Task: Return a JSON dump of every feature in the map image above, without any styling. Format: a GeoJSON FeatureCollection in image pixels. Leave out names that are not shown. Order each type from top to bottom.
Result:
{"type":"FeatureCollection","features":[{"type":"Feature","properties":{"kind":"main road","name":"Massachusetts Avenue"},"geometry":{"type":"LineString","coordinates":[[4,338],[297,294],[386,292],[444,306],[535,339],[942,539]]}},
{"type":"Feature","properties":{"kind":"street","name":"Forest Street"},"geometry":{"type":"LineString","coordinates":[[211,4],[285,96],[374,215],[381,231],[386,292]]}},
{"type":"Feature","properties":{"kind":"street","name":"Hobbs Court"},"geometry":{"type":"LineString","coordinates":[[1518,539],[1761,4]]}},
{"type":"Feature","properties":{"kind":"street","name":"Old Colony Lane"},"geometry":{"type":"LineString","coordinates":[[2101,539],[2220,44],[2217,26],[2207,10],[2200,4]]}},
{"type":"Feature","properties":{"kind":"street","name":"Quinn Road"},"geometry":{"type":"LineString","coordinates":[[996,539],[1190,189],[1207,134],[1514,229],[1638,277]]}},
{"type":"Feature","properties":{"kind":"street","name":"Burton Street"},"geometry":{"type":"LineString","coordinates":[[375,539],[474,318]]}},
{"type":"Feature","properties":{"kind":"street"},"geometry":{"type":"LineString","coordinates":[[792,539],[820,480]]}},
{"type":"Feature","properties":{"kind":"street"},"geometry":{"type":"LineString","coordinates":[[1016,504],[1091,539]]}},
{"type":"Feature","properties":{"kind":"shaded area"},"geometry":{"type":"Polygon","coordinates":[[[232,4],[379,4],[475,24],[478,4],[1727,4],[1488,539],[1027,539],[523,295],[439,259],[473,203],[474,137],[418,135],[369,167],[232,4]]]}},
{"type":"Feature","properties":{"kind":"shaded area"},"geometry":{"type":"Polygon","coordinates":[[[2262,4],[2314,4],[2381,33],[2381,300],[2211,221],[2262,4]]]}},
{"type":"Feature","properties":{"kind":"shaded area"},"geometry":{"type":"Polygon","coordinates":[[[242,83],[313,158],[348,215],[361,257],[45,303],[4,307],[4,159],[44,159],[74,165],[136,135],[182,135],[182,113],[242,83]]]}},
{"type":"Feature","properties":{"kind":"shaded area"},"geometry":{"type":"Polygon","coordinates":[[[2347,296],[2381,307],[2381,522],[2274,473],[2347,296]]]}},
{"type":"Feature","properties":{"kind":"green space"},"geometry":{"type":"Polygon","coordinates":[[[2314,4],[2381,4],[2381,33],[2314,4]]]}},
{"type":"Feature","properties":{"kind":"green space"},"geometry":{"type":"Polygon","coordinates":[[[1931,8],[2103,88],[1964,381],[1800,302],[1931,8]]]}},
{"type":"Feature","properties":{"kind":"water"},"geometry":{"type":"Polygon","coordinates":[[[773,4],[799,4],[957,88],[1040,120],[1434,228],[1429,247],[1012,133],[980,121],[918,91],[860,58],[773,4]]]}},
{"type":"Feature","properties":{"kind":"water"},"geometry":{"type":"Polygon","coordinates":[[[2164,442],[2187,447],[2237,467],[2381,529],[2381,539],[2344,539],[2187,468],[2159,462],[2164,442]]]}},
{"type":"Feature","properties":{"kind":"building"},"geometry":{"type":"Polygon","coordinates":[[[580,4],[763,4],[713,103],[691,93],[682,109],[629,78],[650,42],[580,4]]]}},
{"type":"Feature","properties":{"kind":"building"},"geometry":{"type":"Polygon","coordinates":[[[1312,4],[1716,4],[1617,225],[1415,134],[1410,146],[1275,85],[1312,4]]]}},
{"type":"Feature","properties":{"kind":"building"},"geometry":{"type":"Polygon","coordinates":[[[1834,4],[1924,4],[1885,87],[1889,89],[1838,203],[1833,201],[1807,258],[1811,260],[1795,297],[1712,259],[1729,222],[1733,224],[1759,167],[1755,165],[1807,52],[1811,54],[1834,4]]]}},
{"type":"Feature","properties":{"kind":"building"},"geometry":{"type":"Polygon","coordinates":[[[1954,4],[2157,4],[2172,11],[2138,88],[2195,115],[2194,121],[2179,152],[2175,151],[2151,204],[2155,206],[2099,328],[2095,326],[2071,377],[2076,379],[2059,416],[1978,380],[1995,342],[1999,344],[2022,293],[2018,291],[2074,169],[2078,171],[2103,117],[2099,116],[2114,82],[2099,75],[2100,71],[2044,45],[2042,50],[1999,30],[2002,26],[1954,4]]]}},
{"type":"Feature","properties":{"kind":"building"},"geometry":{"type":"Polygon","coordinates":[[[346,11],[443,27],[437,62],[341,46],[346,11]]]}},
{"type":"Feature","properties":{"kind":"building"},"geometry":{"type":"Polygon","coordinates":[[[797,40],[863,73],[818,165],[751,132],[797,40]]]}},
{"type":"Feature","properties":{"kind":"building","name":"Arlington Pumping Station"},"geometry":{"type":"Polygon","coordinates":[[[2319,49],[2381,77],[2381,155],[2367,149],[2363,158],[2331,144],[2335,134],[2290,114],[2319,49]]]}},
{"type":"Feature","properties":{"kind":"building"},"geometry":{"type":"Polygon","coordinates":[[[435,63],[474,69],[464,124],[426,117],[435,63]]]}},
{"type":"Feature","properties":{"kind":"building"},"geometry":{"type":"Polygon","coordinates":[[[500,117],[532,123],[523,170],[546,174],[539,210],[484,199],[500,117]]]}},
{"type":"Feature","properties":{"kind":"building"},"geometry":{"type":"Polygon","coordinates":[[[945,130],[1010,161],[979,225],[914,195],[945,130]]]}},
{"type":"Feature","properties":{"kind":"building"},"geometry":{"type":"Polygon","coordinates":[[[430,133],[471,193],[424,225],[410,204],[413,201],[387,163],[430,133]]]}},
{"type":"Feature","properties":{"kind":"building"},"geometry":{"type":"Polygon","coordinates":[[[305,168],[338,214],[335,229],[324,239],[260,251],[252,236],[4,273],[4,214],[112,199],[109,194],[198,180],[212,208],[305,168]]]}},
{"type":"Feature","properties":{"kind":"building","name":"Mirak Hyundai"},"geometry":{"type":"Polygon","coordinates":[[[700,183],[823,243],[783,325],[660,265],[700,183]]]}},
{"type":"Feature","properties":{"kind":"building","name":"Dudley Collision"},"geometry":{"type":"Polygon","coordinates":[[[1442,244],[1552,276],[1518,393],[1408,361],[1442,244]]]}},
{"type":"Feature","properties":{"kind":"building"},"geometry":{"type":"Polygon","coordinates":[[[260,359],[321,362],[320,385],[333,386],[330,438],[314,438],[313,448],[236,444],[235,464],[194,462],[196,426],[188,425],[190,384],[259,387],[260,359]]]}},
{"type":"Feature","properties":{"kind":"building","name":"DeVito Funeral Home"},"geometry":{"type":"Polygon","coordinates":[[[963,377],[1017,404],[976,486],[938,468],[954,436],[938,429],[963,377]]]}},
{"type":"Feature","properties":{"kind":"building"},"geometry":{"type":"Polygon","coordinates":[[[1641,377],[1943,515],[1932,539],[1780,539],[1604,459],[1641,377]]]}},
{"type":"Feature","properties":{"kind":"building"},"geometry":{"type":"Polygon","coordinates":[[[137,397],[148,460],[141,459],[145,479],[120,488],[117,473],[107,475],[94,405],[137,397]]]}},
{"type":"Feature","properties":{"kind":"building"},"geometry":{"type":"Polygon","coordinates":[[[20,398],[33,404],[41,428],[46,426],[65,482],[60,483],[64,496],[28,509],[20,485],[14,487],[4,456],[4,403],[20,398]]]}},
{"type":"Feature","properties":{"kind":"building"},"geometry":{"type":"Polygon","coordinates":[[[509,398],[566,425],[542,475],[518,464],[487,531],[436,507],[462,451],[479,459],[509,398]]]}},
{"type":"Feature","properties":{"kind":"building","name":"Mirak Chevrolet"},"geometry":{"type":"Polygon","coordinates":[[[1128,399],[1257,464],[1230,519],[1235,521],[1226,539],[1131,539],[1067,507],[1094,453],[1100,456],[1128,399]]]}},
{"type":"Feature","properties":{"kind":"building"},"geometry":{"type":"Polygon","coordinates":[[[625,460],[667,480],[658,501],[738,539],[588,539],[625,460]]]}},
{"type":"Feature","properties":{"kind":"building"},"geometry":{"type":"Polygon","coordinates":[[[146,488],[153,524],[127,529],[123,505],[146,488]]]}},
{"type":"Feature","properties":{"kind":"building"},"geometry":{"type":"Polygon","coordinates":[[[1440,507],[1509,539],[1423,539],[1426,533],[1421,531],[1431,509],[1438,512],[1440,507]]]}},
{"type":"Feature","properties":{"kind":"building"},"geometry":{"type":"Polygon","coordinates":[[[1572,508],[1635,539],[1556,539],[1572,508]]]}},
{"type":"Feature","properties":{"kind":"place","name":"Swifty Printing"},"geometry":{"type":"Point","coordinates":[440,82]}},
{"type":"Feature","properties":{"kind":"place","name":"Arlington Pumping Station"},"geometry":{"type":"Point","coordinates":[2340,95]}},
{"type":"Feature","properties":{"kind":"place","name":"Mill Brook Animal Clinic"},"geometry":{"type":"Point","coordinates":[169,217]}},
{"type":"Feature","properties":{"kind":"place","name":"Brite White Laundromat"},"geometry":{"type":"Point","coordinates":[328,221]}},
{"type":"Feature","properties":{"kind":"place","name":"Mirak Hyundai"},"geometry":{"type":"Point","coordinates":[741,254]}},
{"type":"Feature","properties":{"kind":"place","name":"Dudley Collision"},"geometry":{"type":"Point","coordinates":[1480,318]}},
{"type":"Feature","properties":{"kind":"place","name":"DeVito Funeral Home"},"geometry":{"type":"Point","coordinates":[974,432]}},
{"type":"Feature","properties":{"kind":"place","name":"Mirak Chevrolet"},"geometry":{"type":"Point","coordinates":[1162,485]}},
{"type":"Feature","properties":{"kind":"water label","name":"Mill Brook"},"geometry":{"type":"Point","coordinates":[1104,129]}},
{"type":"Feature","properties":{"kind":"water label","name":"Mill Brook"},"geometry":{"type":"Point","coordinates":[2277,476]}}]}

# # # # # # #

= Task item =
Please copy every line of the data that carries the string "space".

= Solution to this task =
{"type":"Feature","properties":{"kind":"green space"},"geometry":{"type":"Polygon","coordinates":[[[2314,4],[2381,4],[2381,33],[2314,4]]]}},
{"type":"Feature","properties":{"kind":"green space"},"geometry":{"type":"Polygon","coordinates":[[[1931,8],[2103,88],[1964,381],[1800,302],[1931,8]]]}},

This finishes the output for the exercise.